We know that collectively we are clearer about what we now reject than about how to reconstitute ourselves in a better way. For example, we reject anti-Jewish Christology, but what do we put in its place? That is not yet nearly as clear. We suffer from lack of such clarity, and we sin by our unwillingness to wrestle seriously together with our theological poverty. We are, indeed, continuing to sin, but the continuing repentance signals that the one whom we try to follow is not identified with the anti-Judaism or the patriarchalism or the anthropocentrism or the failure to think well of which we have been, and continue to be, guilty. On the contrary, it is by him and his teaching that we judge that we have sinned.

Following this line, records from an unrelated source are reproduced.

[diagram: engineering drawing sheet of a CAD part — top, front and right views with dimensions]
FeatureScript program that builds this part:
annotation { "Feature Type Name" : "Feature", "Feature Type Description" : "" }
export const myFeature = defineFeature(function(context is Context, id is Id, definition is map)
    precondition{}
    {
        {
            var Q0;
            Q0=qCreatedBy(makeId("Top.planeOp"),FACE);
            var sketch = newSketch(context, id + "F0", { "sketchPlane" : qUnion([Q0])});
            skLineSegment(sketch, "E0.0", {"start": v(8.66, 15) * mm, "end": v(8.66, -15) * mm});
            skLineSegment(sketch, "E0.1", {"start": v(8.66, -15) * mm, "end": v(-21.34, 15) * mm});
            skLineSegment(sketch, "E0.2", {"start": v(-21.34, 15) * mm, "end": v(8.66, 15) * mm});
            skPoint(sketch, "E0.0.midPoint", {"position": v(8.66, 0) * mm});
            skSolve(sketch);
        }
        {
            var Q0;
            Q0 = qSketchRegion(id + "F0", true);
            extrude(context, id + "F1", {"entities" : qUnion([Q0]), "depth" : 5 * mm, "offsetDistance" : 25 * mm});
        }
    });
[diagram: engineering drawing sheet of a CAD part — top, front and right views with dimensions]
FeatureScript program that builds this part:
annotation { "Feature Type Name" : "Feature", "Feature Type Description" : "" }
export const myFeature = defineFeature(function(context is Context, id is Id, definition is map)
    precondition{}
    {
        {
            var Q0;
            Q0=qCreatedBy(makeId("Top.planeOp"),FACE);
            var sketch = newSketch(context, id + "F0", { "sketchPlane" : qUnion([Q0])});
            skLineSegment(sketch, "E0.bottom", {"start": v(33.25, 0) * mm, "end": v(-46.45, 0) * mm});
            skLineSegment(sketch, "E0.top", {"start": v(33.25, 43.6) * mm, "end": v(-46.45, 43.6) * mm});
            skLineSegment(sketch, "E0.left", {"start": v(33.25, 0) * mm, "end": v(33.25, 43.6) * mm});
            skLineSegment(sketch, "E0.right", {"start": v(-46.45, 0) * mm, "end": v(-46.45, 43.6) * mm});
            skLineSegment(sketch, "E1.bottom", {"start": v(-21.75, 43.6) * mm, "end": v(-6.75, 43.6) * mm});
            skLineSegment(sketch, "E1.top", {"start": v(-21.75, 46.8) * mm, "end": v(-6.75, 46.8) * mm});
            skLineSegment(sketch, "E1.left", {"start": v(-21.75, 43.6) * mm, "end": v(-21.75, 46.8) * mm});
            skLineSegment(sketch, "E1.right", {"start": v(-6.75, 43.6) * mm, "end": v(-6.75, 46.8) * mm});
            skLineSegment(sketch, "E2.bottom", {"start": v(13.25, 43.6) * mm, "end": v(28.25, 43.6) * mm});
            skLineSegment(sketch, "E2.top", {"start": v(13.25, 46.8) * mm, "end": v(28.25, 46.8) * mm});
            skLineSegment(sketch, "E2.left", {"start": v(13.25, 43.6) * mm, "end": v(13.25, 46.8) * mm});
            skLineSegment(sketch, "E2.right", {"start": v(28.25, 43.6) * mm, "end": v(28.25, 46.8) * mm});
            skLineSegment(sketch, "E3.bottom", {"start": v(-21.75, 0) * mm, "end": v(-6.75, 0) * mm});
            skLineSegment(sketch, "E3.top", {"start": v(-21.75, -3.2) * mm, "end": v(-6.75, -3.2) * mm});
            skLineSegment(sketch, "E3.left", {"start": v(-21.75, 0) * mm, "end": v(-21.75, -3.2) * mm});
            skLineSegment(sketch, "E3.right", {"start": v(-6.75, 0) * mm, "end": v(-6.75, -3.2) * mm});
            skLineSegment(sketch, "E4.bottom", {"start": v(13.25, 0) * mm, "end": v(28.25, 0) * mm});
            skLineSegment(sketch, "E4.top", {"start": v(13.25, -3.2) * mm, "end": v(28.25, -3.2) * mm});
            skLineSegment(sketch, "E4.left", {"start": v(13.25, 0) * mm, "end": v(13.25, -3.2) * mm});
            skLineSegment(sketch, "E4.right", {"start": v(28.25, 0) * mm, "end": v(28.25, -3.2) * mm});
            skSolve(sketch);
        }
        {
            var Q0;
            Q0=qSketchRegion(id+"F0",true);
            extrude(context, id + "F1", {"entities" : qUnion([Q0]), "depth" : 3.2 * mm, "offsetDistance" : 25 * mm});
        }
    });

Our repentance indicates that we are more committed to following him than to the particular beliefs and practices that earlier generations developed in their effort to follow. In that lies hope. We do not need to abandon our faith. However distorted its expressions have been and still are, we can engage together in healing and upbuilding activity. We do not have to become cynical. We can believe that Jesus Christ remains the hope of the world. We can experience the scales falling from our eyes not only as repeated recognitions of our collective and individual sin, but also as discerning more clearly who Christ is and what it means to follow him.

Jesus called on all his hearers for metanoia. That means a profound change of mind. We have translated that as repentance. We who repent in response to the scales falling from eyes are true followers of Jesus.